Скорее всего, поводом для создания цикла стало действительное происшествие в жизни Высоцкого - горловое кровотечение. Сие прискорбное событие в биографии поэта неисповедимыми путями соединилось с "социальным заказом". Реальное происшествие - горловое кровотечение [53, 25-28], а также опыт общения с "домами скорби" ввиду болезни поэта стали поводом для размышлений над всеоб-
-
115 -
щей историей болезни. Приблизительно в одно время с Высоцким многие другие художники пытаются определить диагноз недуга, поразившего страну. Об этом пишет А. И. Солженицын в "Раковом корпусе", И. Бродский сопоставляет Советский Союз с Римской империей периода упадка (см. "Post aetatera nostram", "Император" (1970)). В творчестве же самого Высоцкого мотив истории болезни становится одним из сквозных (см., например, стихотворение:
"А мы живем в мертвящей пустоте, -
Попробуй надави - так брызнет гноем" (1979 или 1980)).

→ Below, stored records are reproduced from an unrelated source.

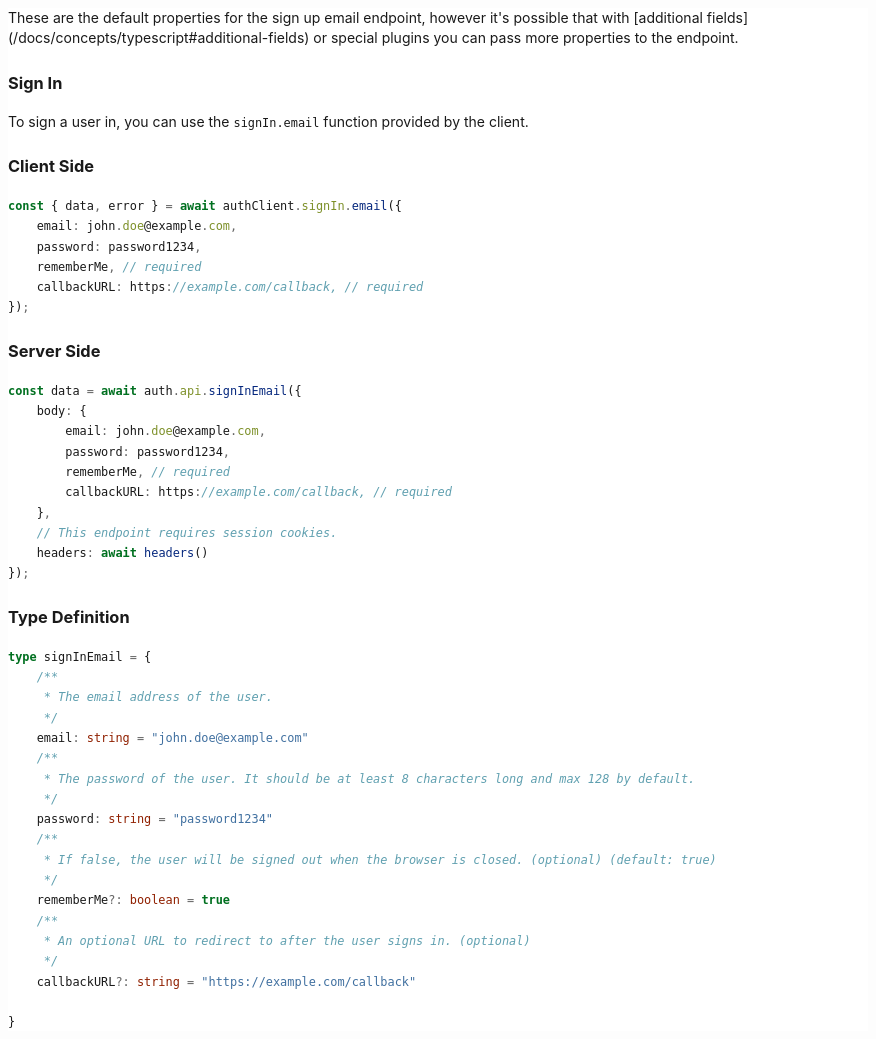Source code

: <Callout>
  These are the default properties for the sign up email endpoint, however it's possible that with [additional fields](/docs/concepts/typescript#additional-fields) or special plugins you can pass more properties to the endpoint.
</Callout>

### Sign In

To sign a user in, you can use the `signIn.email` function provided by the client.

### Client Side

```ts
const { data, error } = await authClient.signIn.email({
    email: john.doe@example.com,
    password: password1234,
    rememberMe, // required
    callbackURL: https://example.com/callback, // required
});
```

### Server Side

```ts
const data = await auth.api.signInEmail({
    body: {
        email: john.doe@example.com,
        password: password1234,
        rememberMe, // required
        callbackURL: https://example.com/callback, // required
    },
    // This endpoint requires session cookies.
    headers: await headers()
});
```

### Type Definition

```ts
type signInEmail = {
    /**
     * The email address of the user.
     */
    email: string = "john.doe@example.com"
    /**
     * The password of the user. It should be at least 8 characters long and max 128 by default.
     */
    password: string = "password1234"
    /**
     * If false, the user will be signed out when the browser is closed. (optional) (default: true)
     */
    rememberMe?: boolean = true
    /**
     * An optional URL to redirect to after the user signs in. (optional)
     */
    callbackURL?: string = "https://example.com/callback"

}
```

Заглавие "История болезни" ориентирует и на огромный культурно-исторический пласт, представителем которого становятся не только отдельные тексты, но и традиция в целом. Безумие в литературе всегда было источником откровений о человеке, его идеале, его стремлении и его падении, от "Записок сумасшедшего" Н.В. Гоголя до романа Ф.М. Достоевского "Идиот", от булгаковского "Мастера и Маргариты" до "Шагов командора" В. Ерофеева, не говоря уже о западноевропейской литературе XX века с ее исследованием пограничных состояний. Таким образом, цикл Высоцкого невольно становится по отношению к этому типу культуры в позицию взаимодействия, сходства и различия.
Заглавие цикла Высоцкого является также скрепой по отношению к тексту [251, 92]. Оно определяет его трагический пафос, поскольку становится символом всего происходящего в произведении, а также одним из лейтмотивов цикла.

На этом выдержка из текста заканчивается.